Dalam irama orchestra alam, celometan burung dan ocehan serangga itu saya sedikit kesal. Kenapa dulu kita dijajah Belanda? Bukan Inggris? Ini yang mengeksploitasi kekayaan alam kita adalah Belanda, tetapi yang mensupport perjuangan mengembalikan hutan yang tak berhutan, menjaga emisi, dan peduli dengan climate change, justru Inggris? Yang salah seorang jenderalnya -- Brigadir Jenderal Mallaby, pengganti Mayor Jenderal Robert Mansergh, pernah tewas ditusuk dengan bambu runcing oleh arek-arek Surabaya?
Justru Inggris yang saat ini mendorong komitmen implementasi Sistem Verifikasi Legalitas Kayu (SVLK), agar setiap kayu yang dijual di seluruh dunia, diketahui asal usulnya? Justru Inggris, yang komit mendorong Forest Law Enforcement and Governance (FLEG), sebagai lanjutan konferensi tingkat menteri Asia Timur tahun 2002? Yang serius memerangi illegal logging dan perdagangan kayu liar? Kok Inggris yang lebih peduli?
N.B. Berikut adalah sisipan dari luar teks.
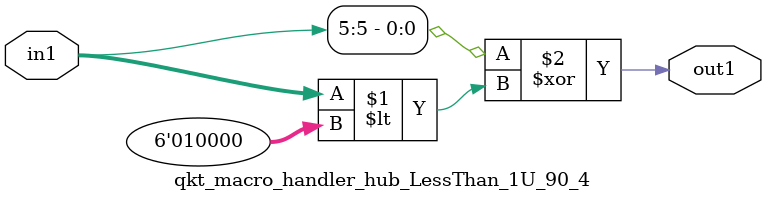
<source format=v>

`timescale 1ps / 1ps


module qkt_macro_handler_hub_LessThan_1U_90_4( in1, out1 );

    input [5:0] in1;
    output out1;

    
    // rtl_process:qkt_macro_handler_hub_LessThan_1U_90_4/qkt_macro_handler_hub_LessThan_1U_90_4_thread_1
    assign out1 = (in1[5] ^ in1 < 6'd16);

endmodule


</source>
Justru Inggris yang getol mengembangkan kerjasama implementasi program REDD+ (Reducing Emission from Deforestation and Forest Degradation)? Pantesan negara-negara commonwealth seperti Singapore, Hongkong, Australia dan Malaysia, jauh lebih tertata, lebih maju? Sampai-sampai dalam sebuah sambutan, Menhut Zulkifli Hasan juga mengungkapkan nasib sial sejarah penjajahan itu. Ah, sudahlah, buat apa menyesali masa lampau? Hanya menimbun residu sakit hati saja? Yang penting, belajar dari sejarah untuk menatap optimisme masa depan? Hidup Merah Putih! (*)
* Penulis adalah pemimpin redaksi-direktur Indopos, dan wadir Jawa Pos.